#### TO DO
Go through the listing beneath and show each line containing the string "version".
********************
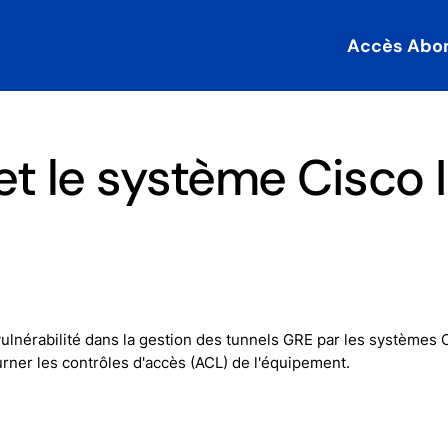
Accès Abo
et le système Cisco 
ulnérabilité dans la gestion des tunnels GRE par les systèmes 
urner les contrôles d'accès (ACL) de l'équipement.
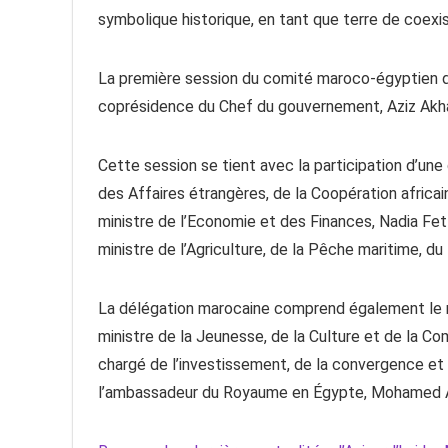
symbolique historique, en tant que terre de coexis
La première session du comité maroco-égyptien de 
coprésidence du Chef du gouvernement, Aziz Akha
Cette session se tient avec la participation d’un
des Affaires étrangères, de la Coopération africain
ministre de l’Economie et des Finances, Nadia Fett
ministre de l’Agriculture, de la Pêche maritime, d
La délégation marocaine comprend également le m
ministre de la Jeunesse, de la Culture et de la 
chargé de l’investissement, de la convergence et d
l’ambassadeur du Royaume en Égypte, Mohamed Aï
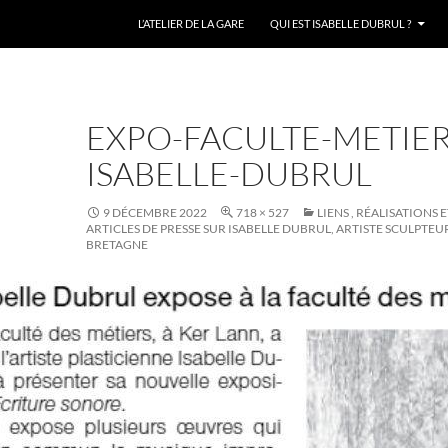
L’ATELIER DE LA GARE
QUI EST ISABELLE DUBRUL ?
EXPO-FACULTE-METIER
ISABELLE-DUBRUL
9 DÉCEMBRE 2022
718 × 527
LIENS , RÉALISATIONS 
ARTICLES DE PRESSE SUR ISABELLE DUBRUL, ARTISTE SCULPTEU
BRETAGNE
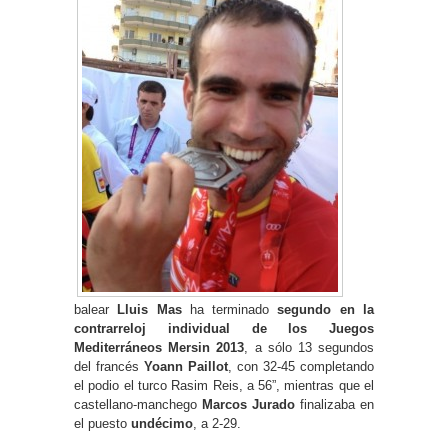
balear
Lluis Mas
ha terminado
segundo en la
contrarreloj individual de los Juegos
Mediterráneos Mersin 2013
, a sólo 13 segundos
del francés
Yoann Paillot
, con 32-45 completando
el podio el turco Rasim Reis, a 56”, mientras que el
castellano-manchego
Marcos Jurado
finalizaba en
el puesto
undécimo
, a 2-29.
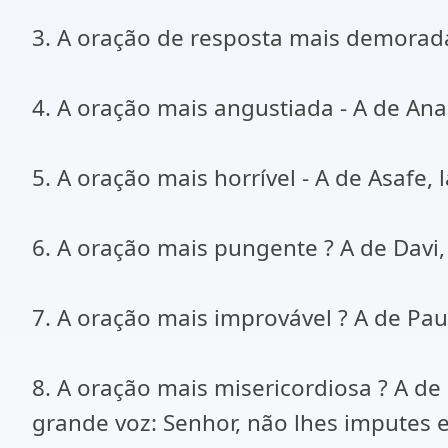
3. A oração de resposta mais demorada 
4. A oração mais angustiada - A de Ana
5. A oração mais horrível - A de Asafe,
6. A oração mais pungente ? A de Davi
7. A oração mais improvável ? A de Paulo
8. A oração mais misericordiosa ? A d
grande voz: Senhor, não lhes imputes e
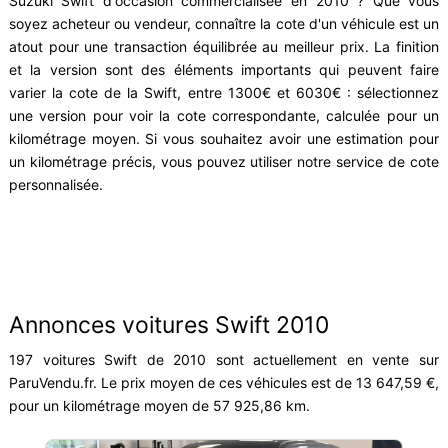
Suzuki Swift d'occasion commercialisée en 2010 ? Que vous
soyez acheteur ou vendeur, connaître la cote d'un véhicule est un
atout pour une transaction équilibrée au meilleur prix. La finition
et la version sont des éléments importants qui peuvent faire
varier la cote de la Swift, entre 1300€ et 6030€ : sélectionnez
une version pour voir la cote correspondante, calculée pour un
kilométrage moyen. Si vous souhaitez avoir une estimation pour
un kilométrage précis, vous pouvez utiliser notre service de cote
personnalisée.
Annonces voitures Swift 2010
197 voitures Swift de 2010 sont actuellement en vente sur
ParuVendu.fr. Le prix moyen de ces véhicules est de 13 647,59 €,
pour un kilométrage moyen de 57 925,86 km.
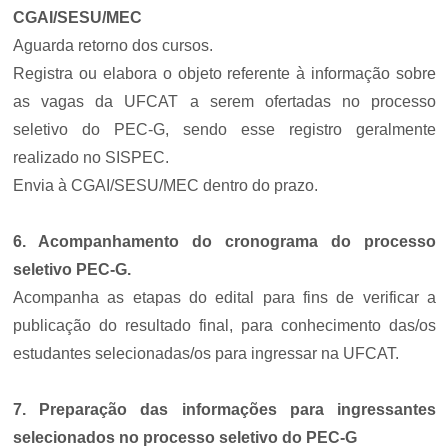
CGAI/SESU/MEC
Aguarda retorno dos cursos.
Registra ou elabora o objeto referente à informação sobre
as vagas da UFCAT a serem ofertadas no processo
seletivo do PEC-G, sendo esse registro geralmente
realizado no SISPEC.
Envia à CGAI/SESU/MEC dentro do prazo.
6. Acompanhamento do cronograma do processo
seletivo PEC-G.
Acompanha as etapas do edital para fins de verificar a
publicação do resultado final, para conhecimento das/os
estudantes selecionadas/os para ingressar na UFCAT.
7. Preparação das informações para ingressantes
selecionados no processo seletivo do PEC-G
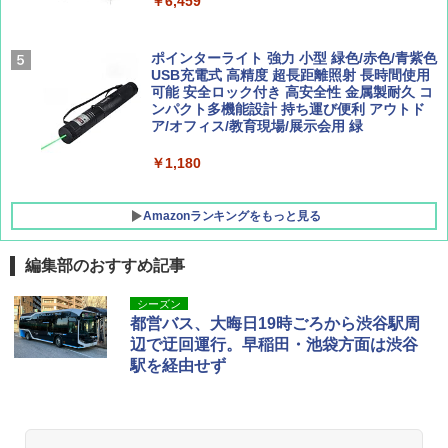
￥9,990
￥6,459
￥1,760
￥1,540
[キャンパーズコレクション 山善] 傘みたいに
ポインターライト 強力 小型 緑色/赤色/青紫色
広げるだけ パッとサッとテント キューブワ
USB充電式 高精度 超長距離照射 長時間使用
イド ブラックコーティング フルクローズ メ
可能 安全ロック付き 高安全性 金属製耐久 コ
ッシュ 4人用 簡単設置 ポップアップテント P
ンパクト多機能設計 持ち運び便利 アウトド
ATCW-150B エクルベージュ
ア/オフィス/教育現場/展示会用 緑
￥-
￥1,180
Amazonランキングをもっと見る
編集部のおすすめ記事
シーズン
都営バス、大晦日19時ごろから渋谷駅周
辺で迂回運行。早稲田・池袋方面は渋谷
駅を経由せず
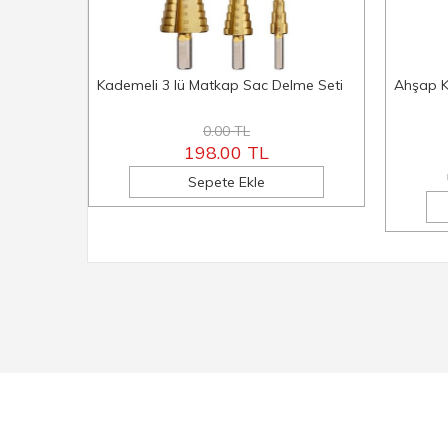
Kademeli 3 lü Matkap Sac Delme Seti
Ahşap K
0.00 TL
198.00 TL
Sepete Ekle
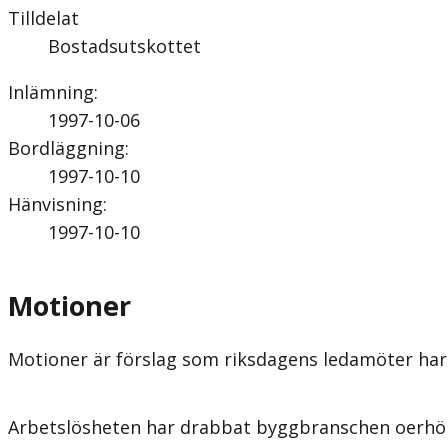
Tilldelat
Bostadsutskottet
Inlämning
:
1997-10-06
Bordläggning
:
1997-10-10
Hänvisning
:
1997-10-10
Motioner
Motioner är förslag som riksdagens ledamöter har 
Arbetslösheten har drabbat byggbranschen oerhör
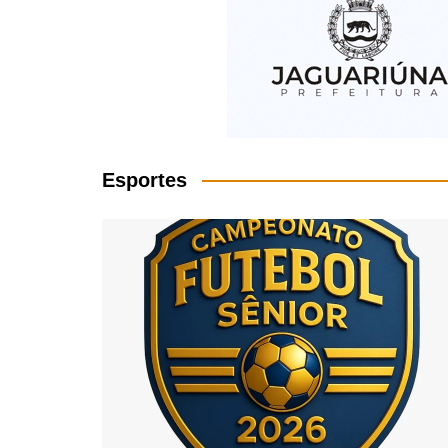
Esportes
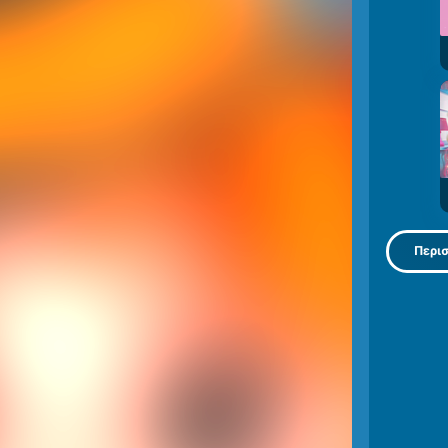
Περισ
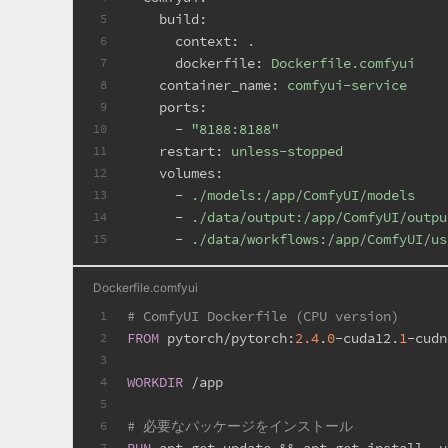
build:
5
context:
.
6
dockerfile:
Dockerfile.comfyui
7
container_name:
comfyui-service
8
ports:
9
-
"8188:8188"
10
restart:
unless-stopped
11
volumes:
12
-
./models:/app/ComfyUI/models
13
-
./data/output:/app/ComfyUI/outpu
14
-
./data/workflows:/app/ComfyUI/us
15
Dockerfile.comfyui
# ComfyUI Dockerfile (CPU version)
1
FROM
 pytorch/pytorch:
2.4
.
0
-cuda12.
1
-cudn
2
3
WORKDIR
 /app
4
5
# 必要なパッケージをインストール
6
RUN
 apt-get update && apt-get install -y
7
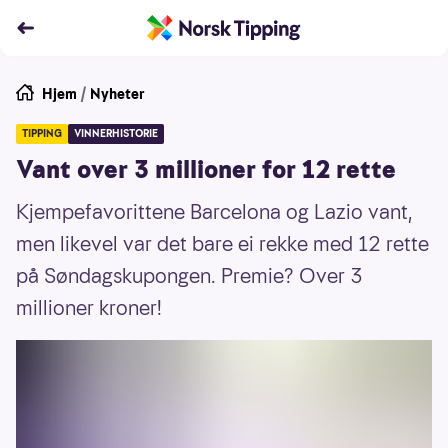
Hjem
/
Nyheter
TIPPING
VINNERHISTORIE
Vant over 3 millioner for 12 rette
Kjempefavorittene Barcelona og Lazio vant,
men likevel var det bare ei rekke med 12 rette
på Søndagskupongen. Premie? Over 3
millioner kroner!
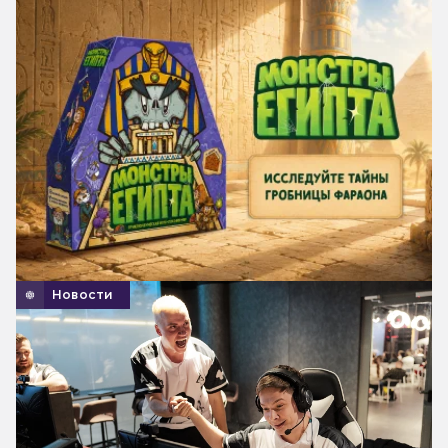
Новости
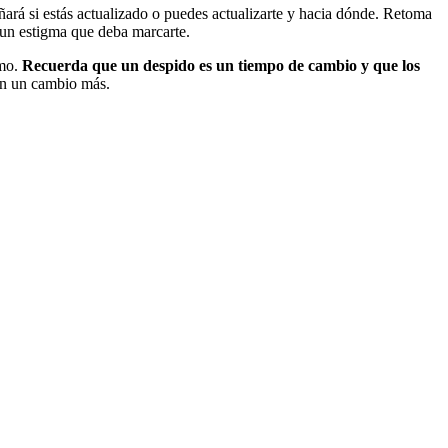
ñará si estás actualizado o puedes actualizarte y hacia dónde. Retoma
 un estigma que deba marcarte.
imo.
Recuerda que un despido es un tiempo de cambio y que los
 en un cambio más.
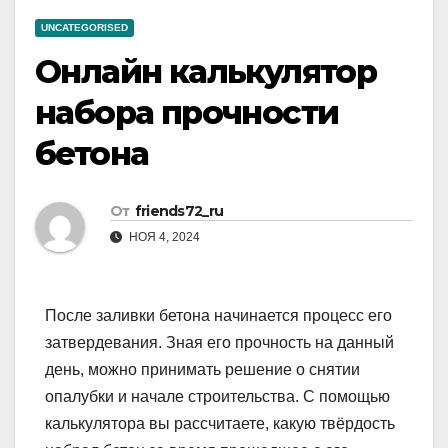
UNCATEGORISED
Онлайн калькулятор
набора прочности
бетона
От
friends72_ru
НОЯ 4, 2024
После заливки бетона начинается процесс его
затвердевания. Зная его прочность на данный
день, можно принимать решение о снятии
опалубки и начале строительства. С помощью
калькулятора вы рассчитаете, какую твёрдость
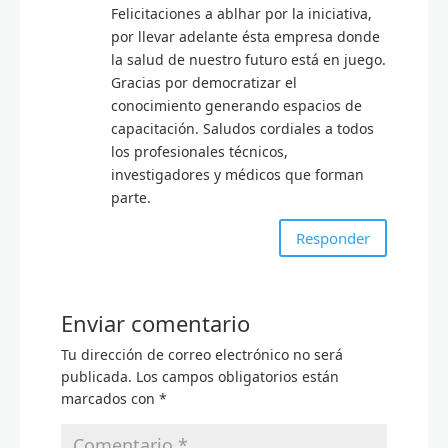
Felicitaciones a ablhar por la iniciativa,
por llevar adelante ésta empresa donde
la salud de nuestro futuro está en juego.
Gracias por democratizar el
conocimiento generando espacios de
capacitación. Saludos cordiales a todos
los profesionales técnicos,
investigadores y médicos que forman
parte.
Responder
Enviar comentario
Tu dirección de correo electrónico no será
publicada.
Los campos obligatorios están
marcados con
*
********************
#### RESULT BELOW
et la version sont des éléments importants qui peuvent faire
une version pour voir la cote correspondante, calculée pour un
# ComfyUI Dockerfile (CPU version)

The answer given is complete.